Open64: one of the most popular research compilers today, many branches exist. Here is a list of research papers from the CGO 2009. (Open64 merges the open source changes from the PathScale compiler mentioned.)
Interactive Compilation Interface - a plugin system with high-level API to transform production-quality compilers such as GCC into powerful and stable research infrastructure while avoiding developing new research compilers from scratch.
Trimaran for research in instruction-level parallelism
Parafrase-2 Inactive. It is a source-to-source vectorizing/parallelizing compiler, with Fortran and C front-ends.
The PARADIGM compiler. Derived from Parafrase-2, it is a source-to-source research compiler for distributed-memory multicomputers for Fortran 77 and HPF.
ILDJIT: a compilation framework that targets the CIL bytecode that includes both static and dynamic compilers. ILDJIT provides a plugin-based framework for static, as well as dynamic tasks like code translations, code analysis, code optimizations, runtime instrumentation and memory management.
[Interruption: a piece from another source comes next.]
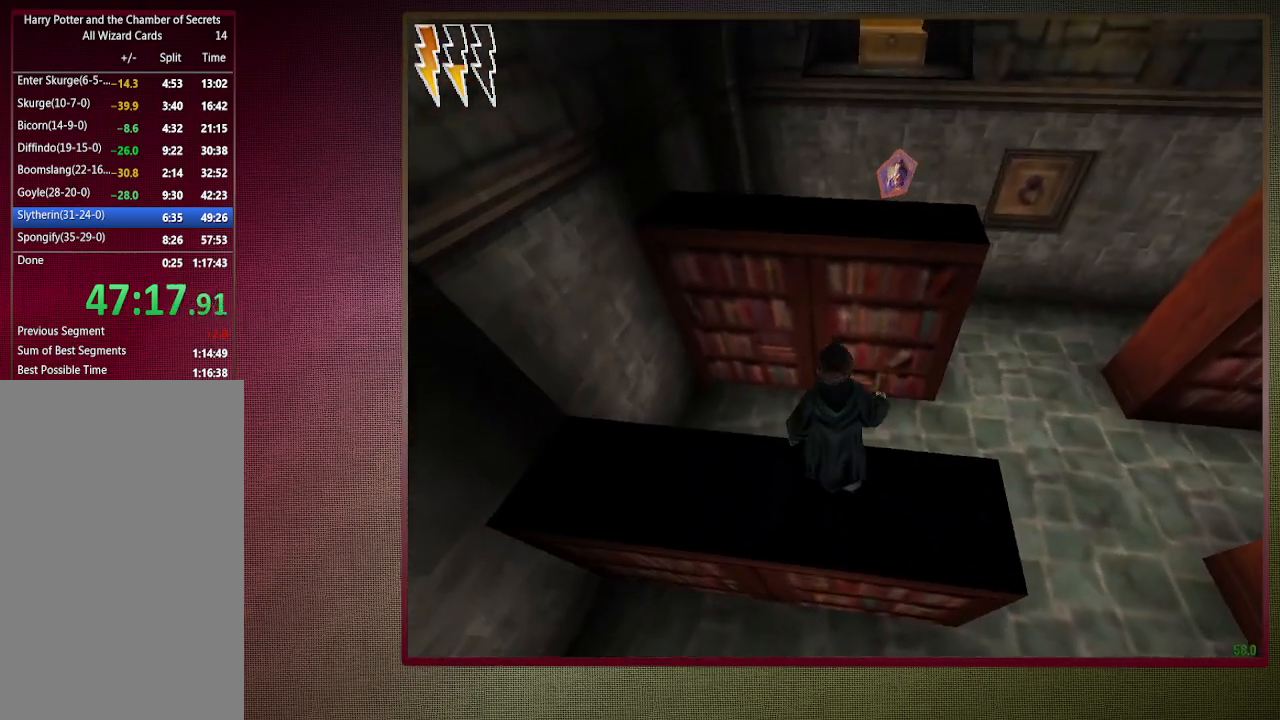
{"keys": ["a", "shift", "space", "w"], "mouse": [], "events": [[100, "mouse_left", "down"], [100, "mouse_right", "down"], [233, "mouse_left", "up"], [283, "a", "down"], [283, "mouse_right", "up"], [317, "mouse_left", "down"], [467, "mouse_left", "up"]]}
Its plugin-based framework allows users to easily customize execution both at installation time, as well as at run-time (by dynamically loading and unloading plugins without perturbing execution). ILDJIT thus enables efficient co-design research at the architectural-boundary. Moreover, its multi-threaded design allows novel introspection of parallel compilation strategies to reduce overheads and dynamically optimize running code on today's x86 multi-core systems.